3. Lower your expectations #

I had dozens of ideas for iClaw. One notable idea took inspiration from Agent-to-UI (A2UI): dynamically rendering widgets, rather than a wall of text. Early tests worked! The AFM could output a custom, token-efficient, XML-like domain-specific language (DSL) to render lists, tables, images, and chips. But it wasn’t long before the model started spitting out tables with strange layouts: duplicating headers, misaligning columns, or omitting key data.
My second approach involved training a custom adapter and pre-generating templates for a slot-fill strategy. This worked better in that it prevented the most egregious failure modes, but it was still far from consistent.
My advice: lower your expectations. On-device AI will make more mistakes, so give it fewer tasks to mess up. For now, this is the price you pay when your cost per million tokens is $0.
4. Other lessons #
Nested choices #
Replace flat lists–weather, calendar, messages, news–with clustered domains–media and communication. Nested and hierarchical choice enhances user experience by reducing mental load, and improves model performance by reducing tool selection errors. Local models have the benefit of zero network latency, so they are better suited at sequential tasks. Again, these models are hopeless if you give them 40 tools, but use a classifier to pick 1 of 8 domains, then ask the model to select when of the 3 tools in that domain to use.
Arithmetic and hallucinations #
AI models are still bad at math. Don’t ask the AFM to do arithmetic, format dates, or convert units — it will confidently get them really wrong. Instead, have tools return facts and let the LLM rephrase these into natural language. Emit LaTeX, timezone identifiers, and precisely-formatted numbers then verify the model’s output against the formatted inputs.
Don’t pollute the context #
One unhandled exception can pollute an entire context chain.

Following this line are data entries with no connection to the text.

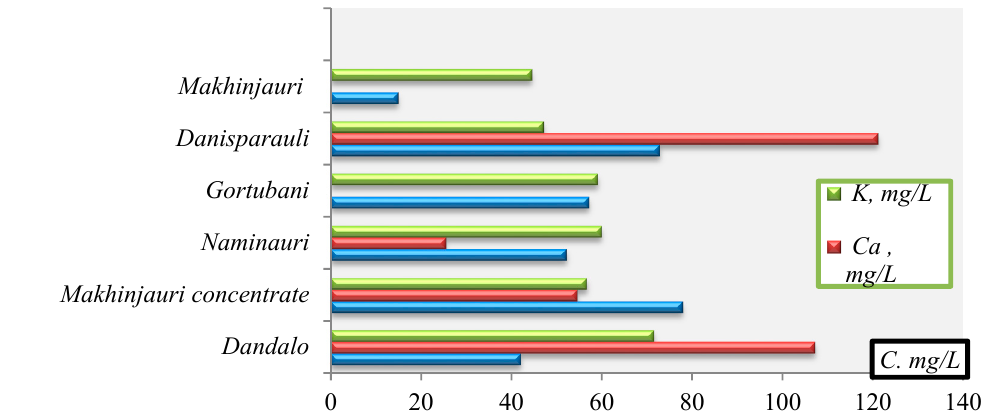
Figure 9. The content of B , Fe and Cr in the Adjarian and Adigeni regions mineral waters.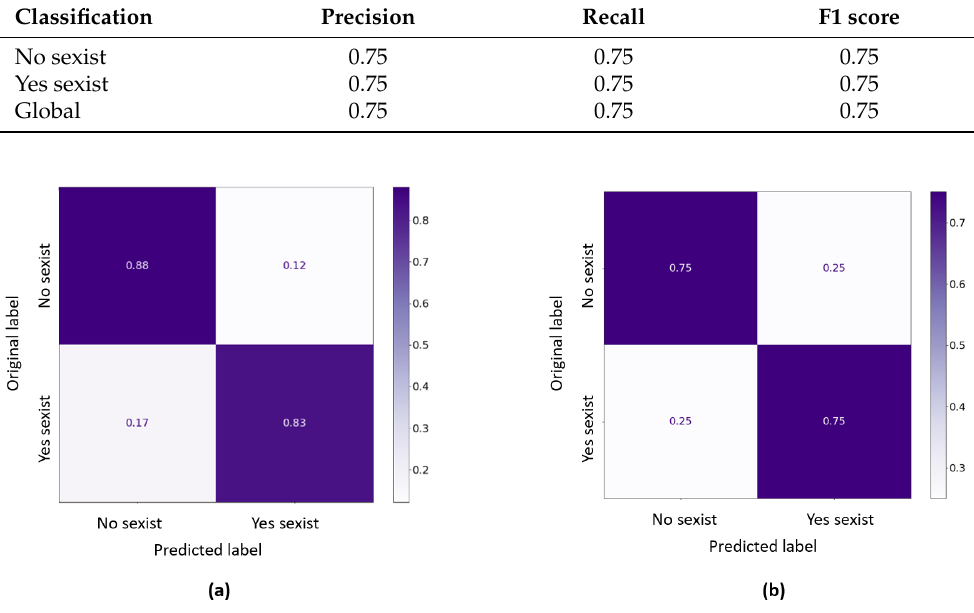
Table 3. Test set: Results for sexist comments, non-sexist comments, and both.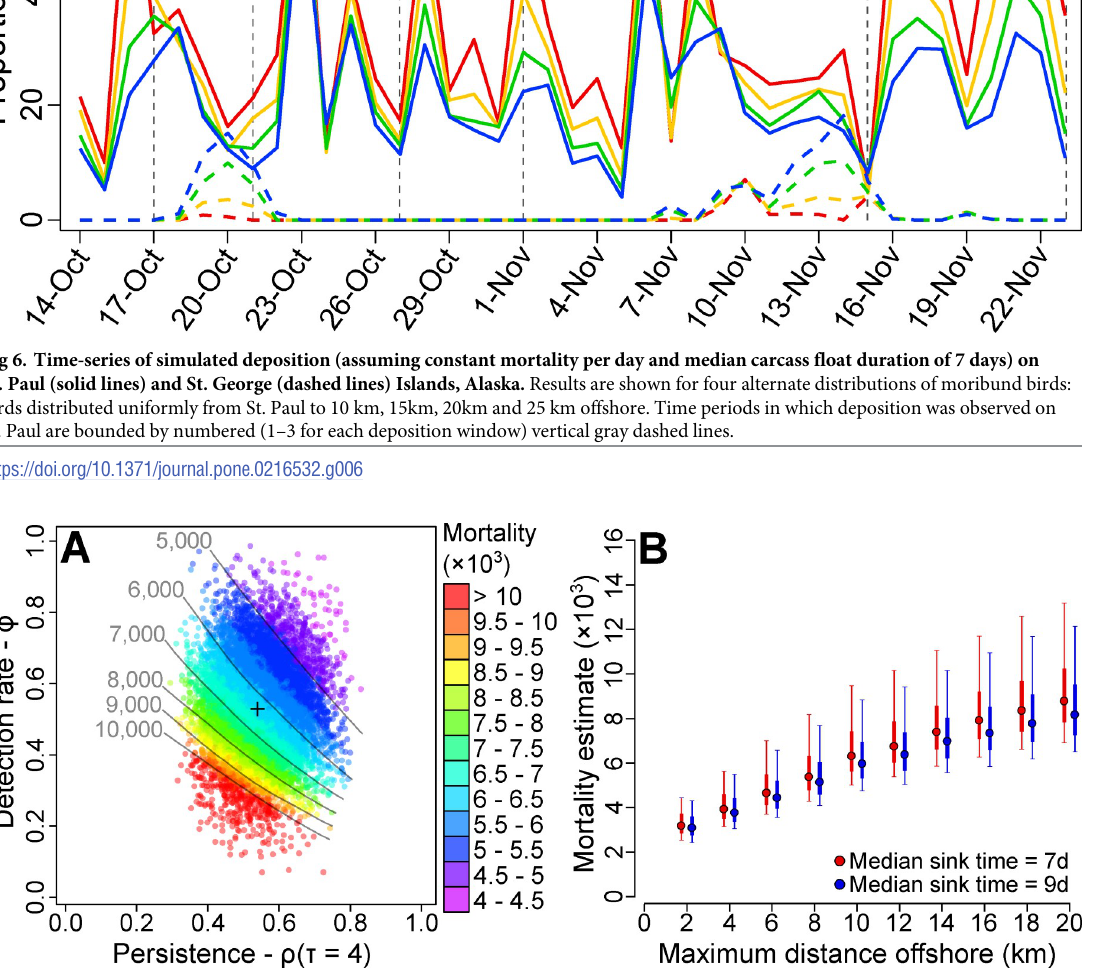
PLOS ONE | https://doi.org/10.1371/journal.pone.0216532 May 29,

If a tool returns an error, and that error gets passed as context into the next turn with the model, prompt outputs can go way off track. Catch errors, and either retry deterministically or ask the LLM to heal certain classes of errors. When it’s not possible, ask the LLM to phrase the error in a human-readable way. Error handling is definitely not a solved problem and LLMs offer an entirely new class of vulnerabilities and errors to deal with.
Rewind the tapes #
Ruby’s VCR library is still one of my favorites. Unit tests need to be reliable, repeatable, fast, and thorough in order to be informative. Like HTTP requests, LLM responses are non-deterministic. Consider running, storing, and replaying past responses so your unit tests are consistent.
Tactical advice #
The AFM does not have a lot of levers: no public weights to adjust, no thinking or reasoning modes, and no constrained grammar. What it does have, you should use:
- Limit response size (and lower response time) with
maximumResponseTokens - Make responses more predictable by adjusting the
temperature - Make diverse but constrained choices by setting the
samplingmode - Call
prewarmto reduce latency, cache a prompt prefix, and affect memory residency - Use
InstructionsBuilderto increase instruction compliance
The right prompt and appropriate settings can actually produce dramatic improvements!